Brittany D. McClure
The Valdosta Daily Times
VALDOSTA — Not every company sets out to build a better community, a better world and a better future. However, not every company is Propex.
Propex is known as a leader in building and rebuilding key infrastructure all over the world. Products made at Propex are used to protect hillsides, highways and waterways from damaging erosion by combining engineered fabrics with natural vegetation rather than broken rock.
Their products are used to armor levees in New Orleans and all around the country, protecting lives and property from major storms. They are used underneath pavement to protect a road’s surface and the lives of people who drive on it. Contractors use their products to reinforce concrete, keeping it from cracking.
Home builders use them to protect houses and commercial buildings from winds and weather. Their products are even used by mining companies to keep tunnels from collapsing and by the military to create protective bastions around field headquarters.
Propex products ensure the safety of millions around the world every day. And where is that safety manufactured? In Nashville, GA. While the plant in Nashville is just one of ten around the world, it has a strong presence that resonates globally and locally.
Built in 1968, the plant has one million square feet of manufacturing space that sits on 168 acres. As Berrien County’s largest industrial employer, Propex currently employs 400 people.
With the economic struggles that many businesses have experienced over the past six years that have trickled into the average American home, it’s refreshing to see a company that is a reflection of hope for the American economy.
In October 2010, Propex in Nashville had 240 hourly associates. Since July 2011, they have added around 80 hourly employees and are in the process of hiring 40 to 50 more by this summer.
Under the leadership of CEO Mike Gorey, Propex is re-identifying themselves as a global infrastructure that invests in people. In March, in partnership with the Berrien County Work Ready Program, Propex held a job fair through which they received 300 applications.
According to Plant Manager Scott Hudson, Propex is taking a proactive approach by investing real capitol into the Nashville plant to ensure that it can continue to grow. As Propex grows as a company and invests in local people, Nashville and the surrounding areas will be well on their way to becoming the forefront for economic growth.

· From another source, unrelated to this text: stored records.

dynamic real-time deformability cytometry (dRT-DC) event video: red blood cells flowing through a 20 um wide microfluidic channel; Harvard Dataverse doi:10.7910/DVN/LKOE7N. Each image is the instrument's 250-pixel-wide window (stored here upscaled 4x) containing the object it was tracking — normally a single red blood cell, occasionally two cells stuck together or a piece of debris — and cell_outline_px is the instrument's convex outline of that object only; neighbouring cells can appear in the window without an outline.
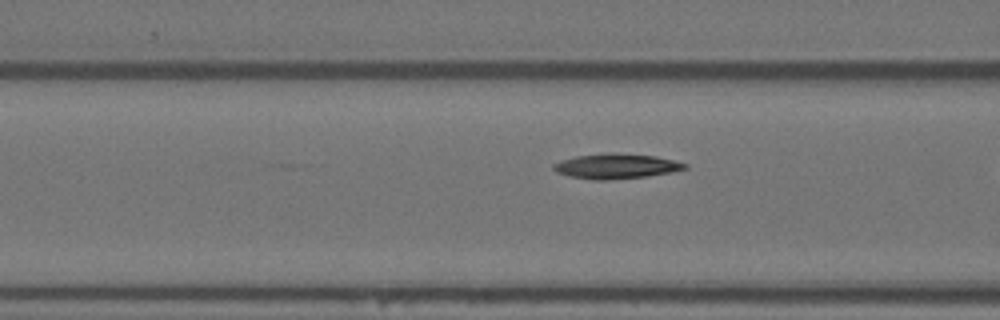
{"species": "Egyptian fruit bat (a non-hibernating species)", "species_latin": "Rousettus aegyptiacus", "temperature_condition": "warm", "stored_images_in_passage": 10, "camera_frame_rate_fps": 3000, "um_per_image_px": 0.085, "animal": {"sex": "female"}, "frame": {"image": 1, "passage_image": 9, "time_ms": 2.667, "image_size_px": [1000, 320], "cell_outline_px": [[688, 168], [672, 172], [648, 176], [608, 180], [592, 180], [568, 176], [556, 172], [552, 168], [552, 164], [560, 160], [576, 156], [608, 152], [612, 152], [656, 156], [688, 164]], "centroid_in_image_um": [52.34, 14.12], "position_along_channel_um": 114.3, "area_um2": 19.36}}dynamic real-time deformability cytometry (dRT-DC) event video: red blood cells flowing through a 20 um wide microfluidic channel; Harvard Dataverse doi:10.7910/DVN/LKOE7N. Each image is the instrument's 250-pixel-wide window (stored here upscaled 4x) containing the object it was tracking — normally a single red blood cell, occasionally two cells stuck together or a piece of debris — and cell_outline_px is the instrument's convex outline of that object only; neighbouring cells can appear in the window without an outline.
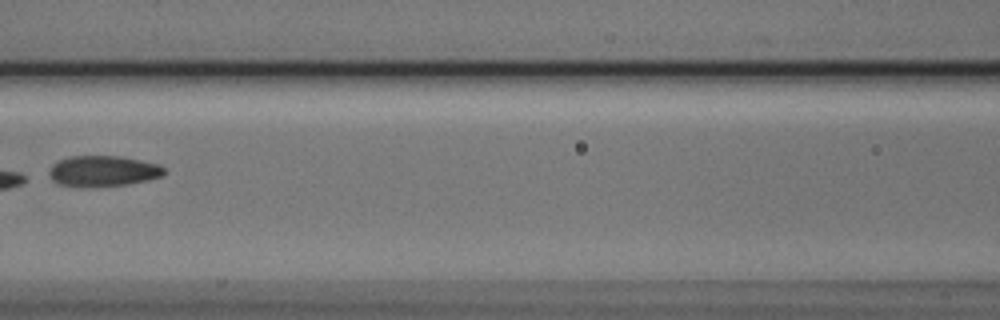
{"species": "Egyptian fruit bat (a non-hibernating species)", "species_latin": "Rousettus aegyptiacus", "temperature_condition": "cold", "stored_images_in_passage": 8, "camera_frame_rate_fps": 3000, "um_per_image_px": 0.085, "animal": {"sex": "male"}, "frame": {"image": 1, "passage_image": 7, "time_ms": 2.0, "image_size_px": [1000, 320], "cell_outline_px": [[164, 172], [160, 176], [148, 180], [124, 184], [60, 184], [52, 180], [48, 172], [52, 164], [60, 160], [72, 156], [120, 156], [160, 164], [164, 168]], "centroid_in_image_um": [8.78, 14.48], "position_along_channel_um": 157.8, "area_um2": 19.65}}
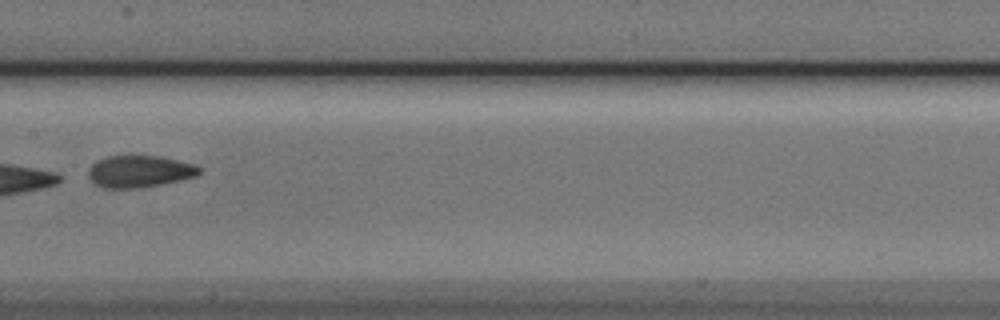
{"frame": {"image": 2, "passage_image": 8, "time_ms": 2.333, "image_size_px": [1000, 320], "cell_outline_px": [[200, 172], [196, 176], [180, 180], [140, 188], [104, 188], [96, 184], [88, 176], [88, 168], [92, 164], [108, 156], [160, 156], [196, 164], [200, 168]], "centroid_in_image_um": [11.87, 14.57], "position_along_channel_um": 195.5, "area_um2": 20.52}}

“We’re not just waiting on business to come to us,” said Hudson. “We’re preparing our business to grow.”
Though Propex has been making an effort to establish themselves globally, the plant in Nashville has not forgotten about the local community and government that have in large part contributed to the plant’s success.
For example, the plant relies on the Georgia/Florida Rail Line to bring in resin. When those rail road tracks needed to be refurbished, the Berrien County and Lowndes County Development Authorities partnered to get that done.

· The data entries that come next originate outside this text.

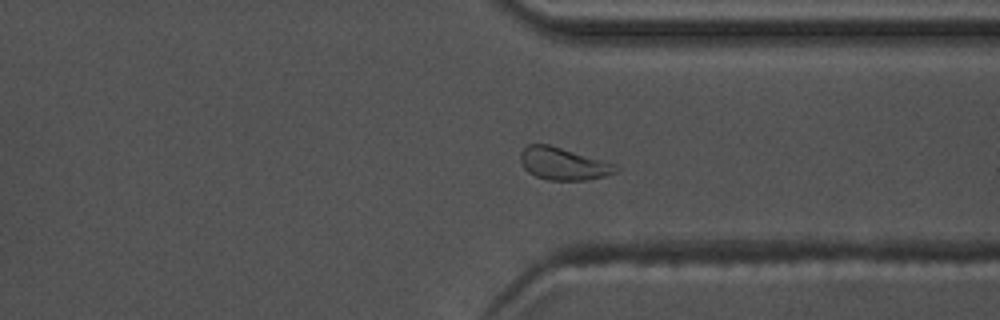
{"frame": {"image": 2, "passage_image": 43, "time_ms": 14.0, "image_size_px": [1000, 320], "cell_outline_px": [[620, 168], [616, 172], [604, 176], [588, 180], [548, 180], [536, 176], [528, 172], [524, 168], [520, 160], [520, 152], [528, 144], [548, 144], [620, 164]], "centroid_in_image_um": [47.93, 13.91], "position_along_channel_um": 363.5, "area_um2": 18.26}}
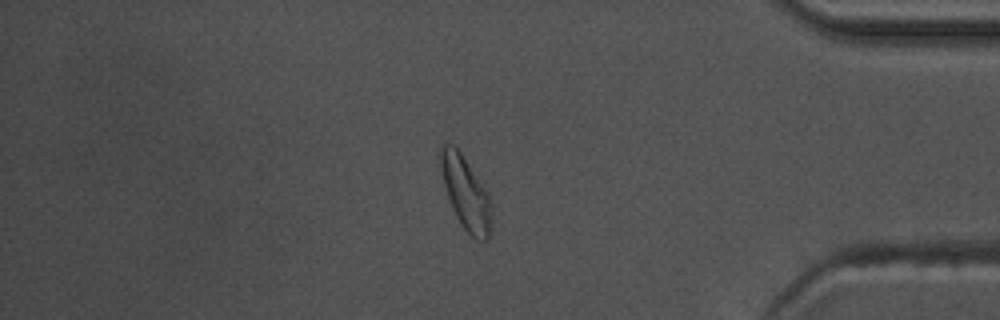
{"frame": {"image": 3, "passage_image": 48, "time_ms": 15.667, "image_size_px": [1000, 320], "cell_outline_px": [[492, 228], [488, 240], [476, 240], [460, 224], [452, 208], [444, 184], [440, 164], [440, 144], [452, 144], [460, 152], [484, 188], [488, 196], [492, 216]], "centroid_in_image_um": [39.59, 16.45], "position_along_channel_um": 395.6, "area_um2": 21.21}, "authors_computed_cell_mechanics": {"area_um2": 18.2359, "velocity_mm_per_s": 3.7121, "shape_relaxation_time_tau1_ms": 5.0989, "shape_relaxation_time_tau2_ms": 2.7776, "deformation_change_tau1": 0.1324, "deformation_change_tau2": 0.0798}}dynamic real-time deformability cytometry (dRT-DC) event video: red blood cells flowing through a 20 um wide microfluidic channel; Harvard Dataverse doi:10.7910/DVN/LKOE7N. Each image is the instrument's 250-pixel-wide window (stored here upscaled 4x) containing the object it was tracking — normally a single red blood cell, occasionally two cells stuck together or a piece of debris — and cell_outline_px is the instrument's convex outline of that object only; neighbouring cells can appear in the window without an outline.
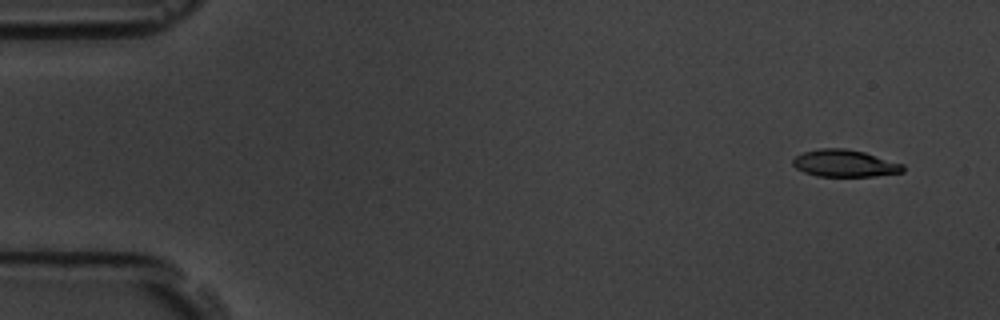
{"species": "common noctule bat (a hibernating species)", "species_latin": "Nyctalus noctula", "temperature_condition": "room temperature", "stored_images_in_passage": 53, "camera_frame_rate_fps": 3000, "um_per_image_px": 0.085, "animal": {"sex": "male", "body_mass_g": 19.5, "forearm_length_mm": 54.6}, "frame": {"image": 1, "passage_image": 1, "time_ms": 0.0, "image_size_px": [1000, 320], "cell_outline_px": [[904, 172], [876, 176], [816, 176], [804, 172], [796, 168], [792, 164], [792, 160], [796, 156], [804, 152], [820, 148], [844, 148], [864, 152], [904, 164]], "centroid_in_image_um": [71.8, 13.89], "position_along_channel_um": 13.2, "area_um2": 17.4}}
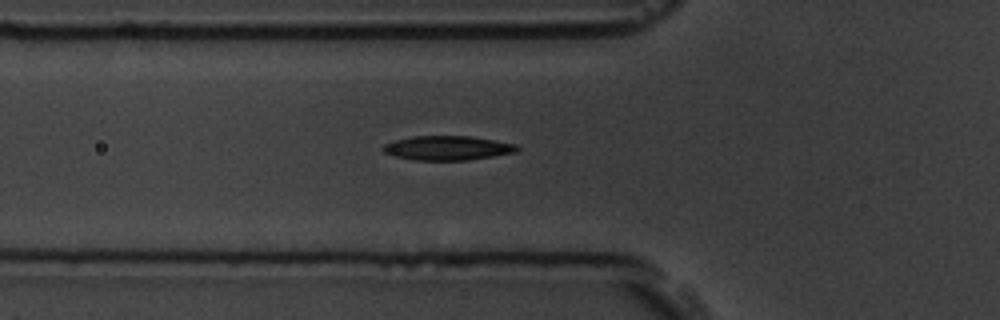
{"frame": {"image": 2, "passage_image": 17, "time_ms": 5.333, "image_size_px": [1000, 320], "cell_outline_px": [[520, 148], [516, 152], [468, 160], [416, 160], [396, 156], [384, 152], [380, 148], [384, 144], [392, 140], [412, 136], [468, 136], [516, 144]], "centroid_in_image_um": [37.99, 12.57], "position_along_channel_um": 87.8, "area_um2": 18.9}}
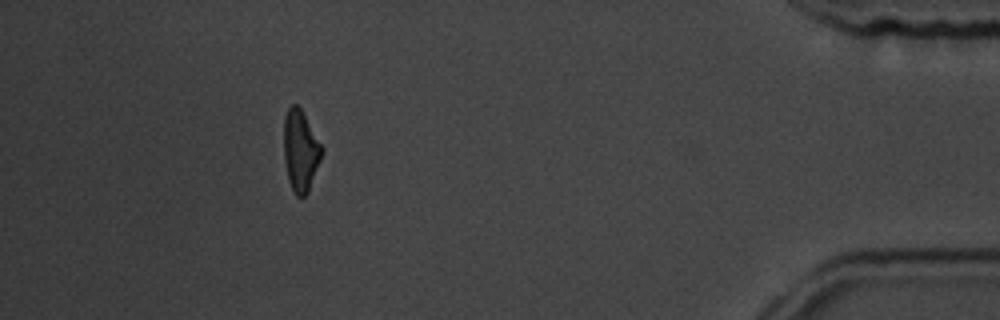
{"frame": {"image": 3, "passage_image": 48, "time_ms": 15.667, "image_size_px": [1000, 320], "cell_outline_px": [[324, 152], [308, 192], [304, 196], [296, 196], [288, 180], [284, 160], [284, 116], [288, 108], [292, 104], [296, 104], [300, 108], [324, 148]], "centroid_in_image_um": [25.55, 12.81], "position_along_channel_um": 409.6, "area_um2": 18.03}, "authors_computed_cell_mechanics": {"area_um2": 18.496, "velocity_mm_per_s": 3.6649, "shape_relaxation_time_tau1_ms": 2.9503, "shape_relaxation_time_tau2_ms": 3.8116, "deformation_change_tau1": 0.1375, "deformation_change_tau2": 0.1237}}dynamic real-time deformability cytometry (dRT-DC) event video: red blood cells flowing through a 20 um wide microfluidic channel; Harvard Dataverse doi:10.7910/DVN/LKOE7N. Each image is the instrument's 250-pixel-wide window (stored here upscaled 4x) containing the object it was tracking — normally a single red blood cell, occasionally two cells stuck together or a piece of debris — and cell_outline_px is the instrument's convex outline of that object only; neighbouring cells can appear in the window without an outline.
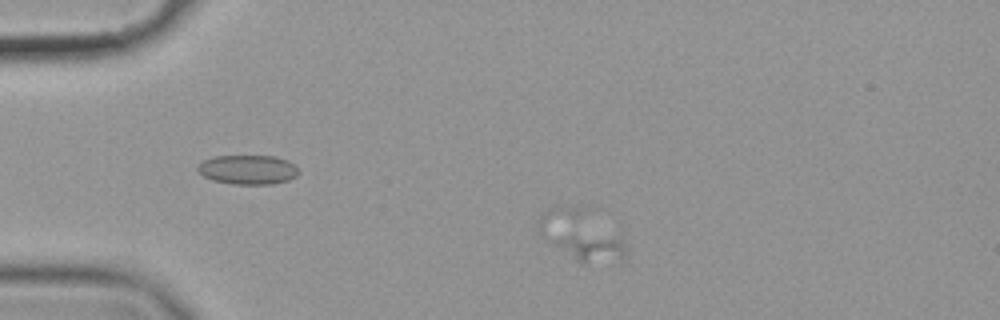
{"species": "common noctule bat (a hibernating species)", "species_latin": "Nyctalus noctula", "temperature_condition": "cold", "stored_images_in_passage": 57, "camera_frame_rate_fps": 3000, "um_per_image_px": 0.085, "animal": {"sex": "female", "body_mass_g": 19.9}, "frame": {"image": 1, "passage_image": 9, "time_ms": 2.667, "image_size_px": [1000, 320], "cell_outline_px": [[628, 256], [624, 260], [612, 264], [580, 264], [540, 236], [540, 216], [548, 208], [600, 208], [624, 240], [628, 248]], "centroid_in_image_um": [49.6, 20.0], "position_along_channel_um": 35.4, "area_um2": 27.17}}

“If we didn’t get those tracks refurbished, we were looking at having to bring resin in on a tanker, which is an 18-wheeler, and that’s not cost effective to do that long term,” said Hudson. “I was proud to see the local government secure that for us.”
It is because of things like this that Propex in Nashville makes a conscious effort to give back to the community. Aside from extending job opportunities to the people in Valdosta, Lowndes County and other surrounding areas, Propex is involved in various organizations such as the Recreation Associations in both Lowndes and Berrien County, United Way and Relay for Life. As a company, they also try to keep their money local when they need to buy things such as fleet cars.

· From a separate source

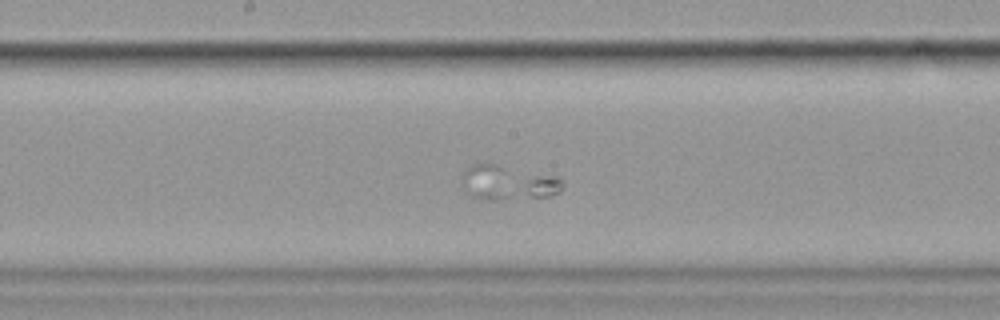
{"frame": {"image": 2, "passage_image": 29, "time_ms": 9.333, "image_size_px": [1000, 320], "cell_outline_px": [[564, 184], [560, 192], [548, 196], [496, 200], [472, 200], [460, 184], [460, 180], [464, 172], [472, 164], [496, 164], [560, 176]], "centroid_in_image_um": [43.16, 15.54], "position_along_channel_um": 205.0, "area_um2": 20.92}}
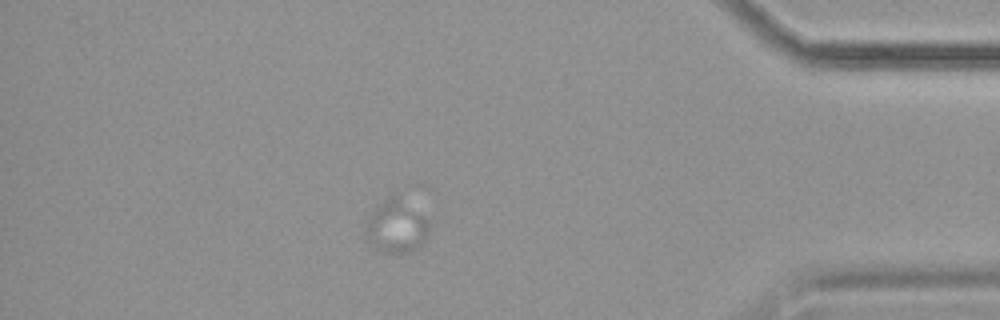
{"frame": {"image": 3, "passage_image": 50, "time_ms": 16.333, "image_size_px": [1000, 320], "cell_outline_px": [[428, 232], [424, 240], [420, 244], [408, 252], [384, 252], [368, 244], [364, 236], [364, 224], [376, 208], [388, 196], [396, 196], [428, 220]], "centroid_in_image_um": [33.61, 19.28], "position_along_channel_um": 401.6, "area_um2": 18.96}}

“We’re trying to give back because times have been tough over the past six years,” said Hudson. “Now we’re back growing again.”
That growth comes as a result of the innovation of brands and products that Propex continues to develop in their market. As a company, they are very versatile and adaptable in their approach, molding themselves to the needs of the industry.
Pyramat® is not necessarily a new product, but a new project line that they have partnered with the Core of Engineers to achieve. It’s used to protect levee infrastructure.
“(It’s being used) primarily right now in New Orleans,” said Hudson.
The plant also began manufacturing parachute material for the Army last year. The fabric is used to make cargo parachutes for equipment and supplies.
“We’re working on three year contracts for that right now,” said Hudson.
They are also currently working on developing reusable bastion liner for the U.S. military.
“It’s a cage that they open up and our fabric goes in the cage and they fill it with sand,” said Hudson. “It makes a protective barrier that they also use here for flood control.”
It is these new innovative product lines, partnerships in the community and a very intense lean marketing program — a whole-systems approach that creates a culture for continuous improvement — that has allowed Propex in Nashville to prosper when many companies are struggling to survive. Striving to be a global presence that serves as a one stop shop for all infrastructure needs, Propex in Nashville is well on their way to the top.